# Rude Front-line Sales Staff



## Luftwaffles (Feb 4, 2011)

I'm a new DirecTV customer. I was prompted to switch when my local cable provider, Time Warner, wanted to knock my rates up by $60. Once I knew they wouldn't give me any perks or specials, I immediately started looking for alternatives. Like any well-informed consumer, I shopped around and compared my options and prices for all three available companies - DirecTV, Dish and Time Warner. I think I may have had the worst (and I do mean worst) sales rep experience ever when I called Dish.

When I called Dish to compare pricing I talked with someone who spoke fast, garbled his words, mumbled incoherently from time to time and was pushy and eventually downright rude.

Aside from not hearing 50% of what he had to tell me, at the end of a 5-minute call he became very pushy and wanted me to sign up now now now! When I told him I wasn't ready to do it just yet, that I still had to talk to DirecTV and my cable provider, he wouldn't have it. He said he'd call me back in a few hours (It was 8PM). I said no, and he kept pushing it. Finally I told him, "No, I'll call you once I get this figured out, I just need to know I'm actually saving money here." He told me to have a good evening and hung up. If I would have heard his name the first time around I would've immediately called back and gotten a supervisor.

For that guy to get his panties in a knot over a 5-minute price check call, he must have really been lacking on his sales numbers, and I think I know why.

I may be new to DBS, but I'm definitely not new to customer service. I've worked in a call center before - granted, I wasn't selling anything, but the same principles apply. You should be pleasant to speak with, distinct in your enunciation and above all else, willing to accept when something's not going your way. Compared to D* and Time Warner, the Dish sales rep I spoke with had none of these qualities.

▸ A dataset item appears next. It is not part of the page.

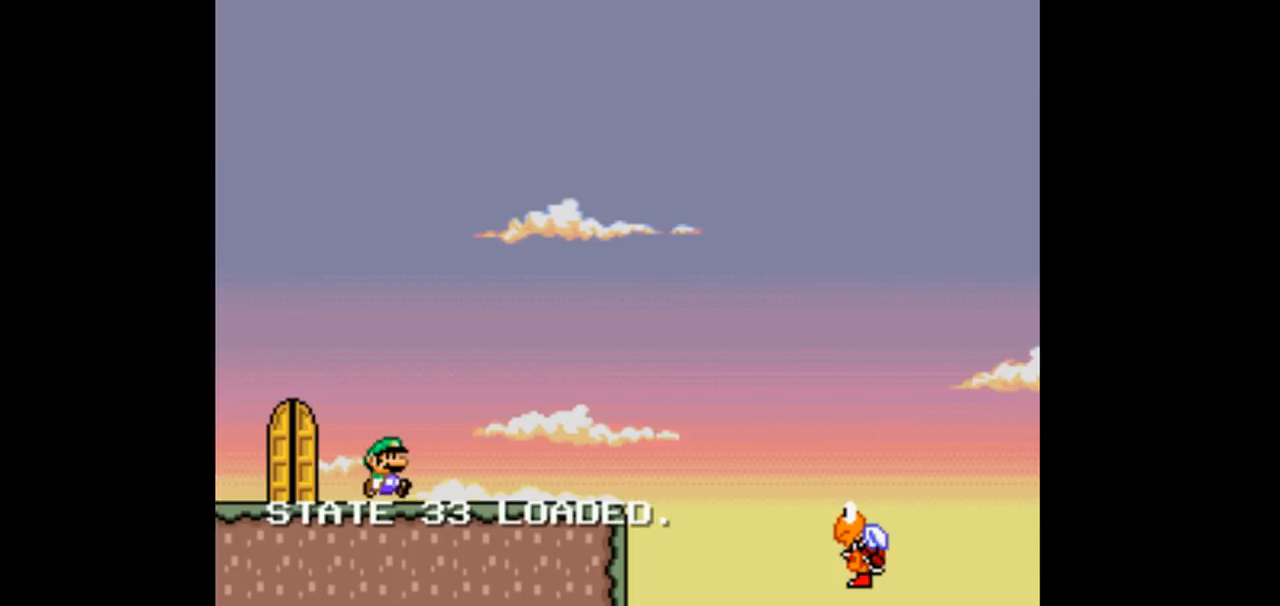
{"buttons": ["Y", "DPAD_RIGHT"], "events": []}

Does anybody else have any horror stories? Is this a common occurrence, or did I just happen to get the one bad egg of the bunch?


----------



## koji68 (Jun 21, 2004)

I'm sure there are other that had similar experiences. With millions of customers calling Dish, somebody somewhere is going to end up with a sales rep that just want to make the sale, is rude, or uncaring about the customer situation. The same will go with other companies. 

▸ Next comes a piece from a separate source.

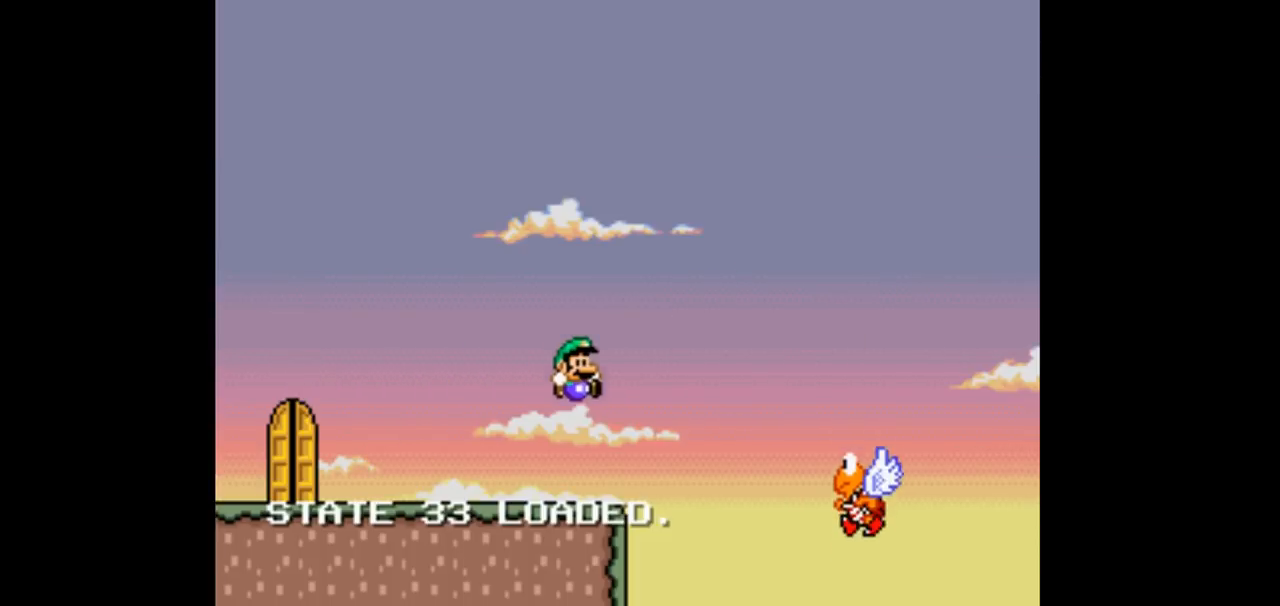
{"buttons": ["Y", "DPAD_RIGHT"], "events": [[100, "B", "down"], [300, "B", "up"]]}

My experience with Dish is that they have good, bad, and in between reps and I have experienced them all. As an average I think they have good, quick and reasonable reps.


----------



## Nick (Apr 23, 2002)

Sounds more like you were talking to a dealer or sales rep. DishNetwork CSRs aren't perfect, but the ones I've encountered are not that bad, either.


----------



## thewallfisher (Feb 1, 2011)

"Luftwaffles" said:


> I'm a new DirecTV customer. I was prompted to switch when my local cable provider, Time Warner, wanted to knock my rates up by $60. Once I knew they wouldn't give me any perks or specials, I immediately started looking for alternatives. Like any well-informed consumer, I shopped around and compared my options and prices for all three available companies - DirecTV, Dish and Time Warner. I think I may have had the worst (and I do mean worst) sales rep experience ever when I called Dish.
> 
> When I called Dish to compare pricing I talked with someone who spoke fast, garbled his words, mumbled incoherently from time to time and was pushy and eventually downright rude.
> 
> ...


Do you know what phone number you called? I'm just curious to know if was Dish or a Retail sales company.


----------



## Luftwaffles (Feb 4, 2011)

I called 1-800-823-4929, which is the number on dish.com.

Unless they share a call center with other companies, I'm certain that it was a Dish sales rep.

I'd expect that a majority of inbound sales people for *all* companies are caring and helpful, but what really confuses me is how somebody can get a job in an inbound sales department yet lack the kind of rudimentary people-skills that I mentioned in the first post.


----------



## thewallfisher (Feb 1, 2011)

Yep, that's Dish Networks number. I don't think that rep will be working there for long.


----------